AIM OF THE TASK: Return only the lines of the listing below that run from the line with "image of prostate" through the line with "cancer (hepatocellular carcinoma)", both ends included, exactly as written.

MATERIAL SUPPLIED:
<<<<

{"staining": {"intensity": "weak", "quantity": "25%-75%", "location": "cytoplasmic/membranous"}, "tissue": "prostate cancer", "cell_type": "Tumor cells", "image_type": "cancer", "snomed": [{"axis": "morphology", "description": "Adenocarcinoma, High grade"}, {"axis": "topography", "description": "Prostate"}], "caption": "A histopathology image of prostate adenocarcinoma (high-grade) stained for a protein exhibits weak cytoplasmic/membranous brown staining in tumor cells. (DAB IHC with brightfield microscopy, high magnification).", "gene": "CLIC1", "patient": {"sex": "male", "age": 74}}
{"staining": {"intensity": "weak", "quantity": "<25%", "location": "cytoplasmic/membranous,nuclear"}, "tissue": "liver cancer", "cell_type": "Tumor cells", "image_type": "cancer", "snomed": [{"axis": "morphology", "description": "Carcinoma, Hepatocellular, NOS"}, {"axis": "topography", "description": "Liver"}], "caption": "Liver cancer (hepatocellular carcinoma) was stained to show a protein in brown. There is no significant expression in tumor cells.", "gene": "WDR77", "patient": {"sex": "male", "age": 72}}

>>>>
<<<<

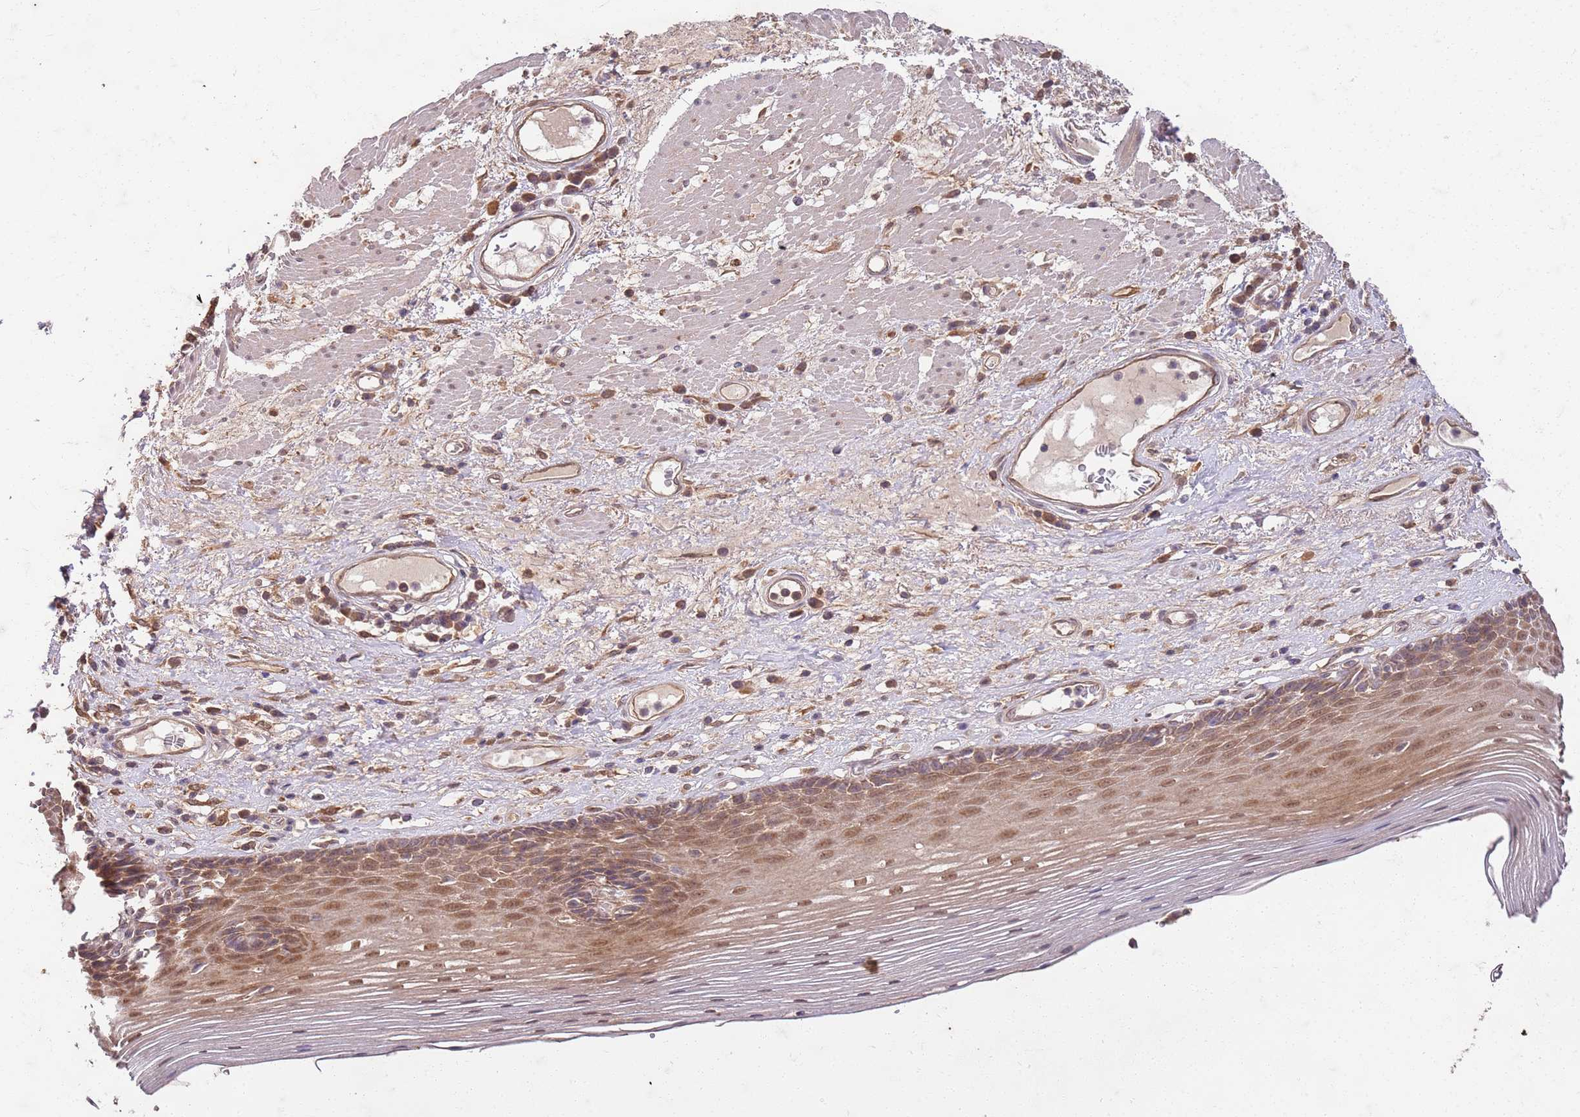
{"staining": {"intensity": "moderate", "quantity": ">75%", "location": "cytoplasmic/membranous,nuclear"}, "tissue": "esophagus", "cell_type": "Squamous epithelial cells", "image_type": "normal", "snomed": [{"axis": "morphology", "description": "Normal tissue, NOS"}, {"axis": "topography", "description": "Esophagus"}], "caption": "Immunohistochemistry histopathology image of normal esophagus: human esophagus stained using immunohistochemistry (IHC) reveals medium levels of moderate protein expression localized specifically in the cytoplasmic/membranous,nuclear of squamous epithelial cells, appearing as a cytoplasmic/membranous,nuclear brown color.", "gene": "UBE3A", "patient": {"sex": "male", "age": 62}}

>>>>

TASK RESPONSE:
{"staining": {"intensity": "weak", "quantity": "25%-75%", "location": "cytoplasmic/membranous"}, "tissue": "prostate cancer", "cell_type": "Tumor cells", "image_type": "cancer", "snomed": [{"axis": "morphology", "description": "Adenocarcinoma, High grade"}, {"axis": "topography", "description": "Prostate"}], "caption": "A histopathology image of prostate adenocarcinoma (high-grade) stained for a protein exhibits weak cytoplasmic/membranous brown staining in tumor cells. (DAB IHC with brightfield microscopy, high magnification).", "gene": "CLIC1", "patient": {"sex": "male", "age": 74}}
{"staining": {"intensity": "weak", "quantity": "<25%", "location": "cytoplasmic/membranous,nuclear"}, "tissue": "liver cancer", "cell_type": "Tumor cells", "image_type": "cancer", "snomed": [{"axis": "morphology", "description": "Carcinoma, Hepatocellular, NOS"}, {"axis": "topography", "description": "Liver"}], "caption": "Liver cancer (hepatocellular carcinoma) was stained to show a protein in brown. There is no significant expression in tumor cells.", "gene": "WDR77", "patient": {"sex": "male", "age": 72}}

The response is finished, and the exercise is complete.